→ **DATASET CONTENT**:
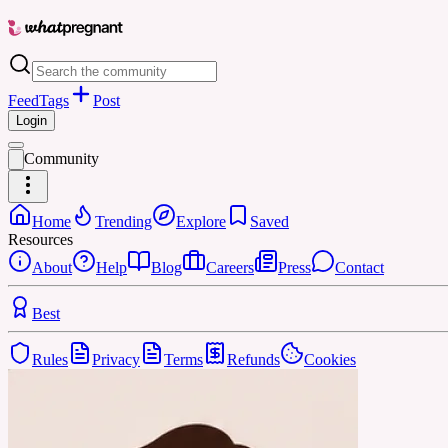
Feed
Tags
Post
Login
Community
Home
Trending
Explore
Saved
Resources
About
Help
Blog
Careers
Press
Contact
Best
Rules
Privacy
Terms
Refunds
Cookies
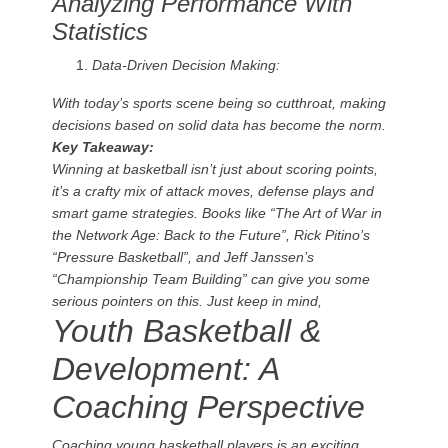
Analyzing Performance With
Statistics
Data-Driven Decision Making:
With today’s sports scene being so cutthroat, making
decisions based on solid data has become the norm.
Key Takeaway:
Winning at basketball isn’t just about scoring points,
it’s a crafty mix of attack moves, defense plays and
smart game strategies. Books like “The Art of War in
the Network Age: Back to the Future”, Rick Pitino’s
“Pressure Basketball”, and Jeff Janssen’s
“Championship Team Building” can give you some
serious pointers on this. Just keep in mind,
Youth Basketball &
Development: A
Coaching Perspective
Coaching young basketball players is an exciting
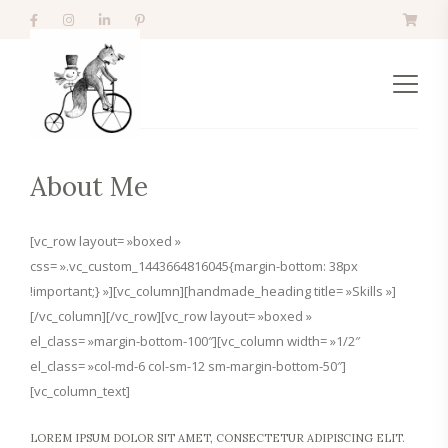
About Me
[vc_row layout= »boxed »
css= ».vc_custom_1443664816045{margin-bottom: 38px
!important;} »][vc_column][handmade_heading title= »Skills »]
[/vc_column][/vc_row][vc_row layout= »boxed »
el_class= »margin-bottom-100″][vc_column width= »1/2″
el_class= »col-md-6 col-sm-12 sm-margin-bottom-50″]
[vc_column_text]
LOREM IPSUM DOLOR SIT AMET, CONSECTETUR ADIPISCING ELIT.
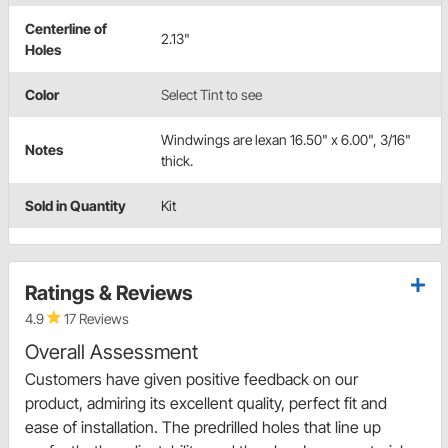
Centerline of
2.13"
Holes
Color
Select Tint to see
Windwings are lexan 16.50" x 6.00", 3/16"
Notes
thick.
Sold in Quantity
Kit
Ratings & Reviews
4.9
17 Reviews
Overall Assessment
Customers have given positive feedback on our
product, admiring its excellent quality, perfect fit and
ease of installation. The predrilled holes that line up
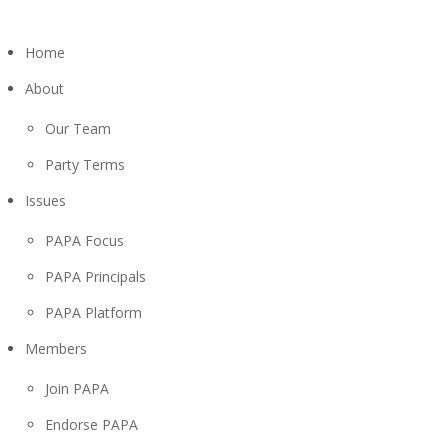
Home
About
Our Team
Party Terms
Issues
PAPA Focus
PAPA Principals
PAPA Platform
Members
Join PAPA
Endorse PAPA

→ **WORK ORDER**: Reproduce every line of text in the listing above exactly, in order, and leave out the pictures.

→ **WRITTEN SOLUTION**:
Feed
Tags
Post
Login
Community
Home
Trending
Explore
Saved
Resources
About
Help
Blog
Careers
Press
Contact
Best
Rules
Privacy
Terms
Refunds
Cookies
Analyzing Performance With
Statistics
Data-Driven Decision Making:
With today’s sports scene being so cutthroat, making
decisions based on solid data has become the norm.
Key Takeaway:
Winning at basketball isn’t just about scoring points,
it’s a crafty mix of attack moves, defense plays and
smart game strategies. Books like “The Art of War in
the Network Age: Back to the Future”, Rick Pitino’s
“Pressure Basketball”, and Jeff Janssen’s
“Championship Team Building” can give you some
serious pointers on this. Just keep in mind,
Youth Basketball &
Development: A
Coaching Perspective
Coaching young basketball players is an exciting
About Me
[vc_row layout= »boxed »
css= ».vc_custom_1443664816045{margin-bottom: 38px
!important;} »][vc_column][handmade_heading title= »Skills »]
[/vc_column][/vc_row][vc_row layout= »boxed »
el_class= »margin-bottom-100″][vc_column width= »1/2″
el_class= »col-md-6 col-sm-12 sm-margin-bottom-50″]
[vc_column_text]
LOREM IPSUM DOLOR SIT AMET, CONSECTETUR ADIPISCING ELIT.
Centerline of
2.13"
Holes
Color
Select Tint to see
Windwings are lexan 16.50" x 6.00", 3/16"
Notes
thick.
Sold in Quantity
Kit
Ratings & Reviews
4.9
17 Reviews
Overall Assessment
Customers have given positive feedback on our
product, admiring its excellent quality, perfect fit and
ease of installation. The predrilled holes that line up
Home
About
Our Team
Party Terms
Issues
PAPA Focus
PAPA Principals
PAPA Platform
Members
Join PAPA
Endorse PAPA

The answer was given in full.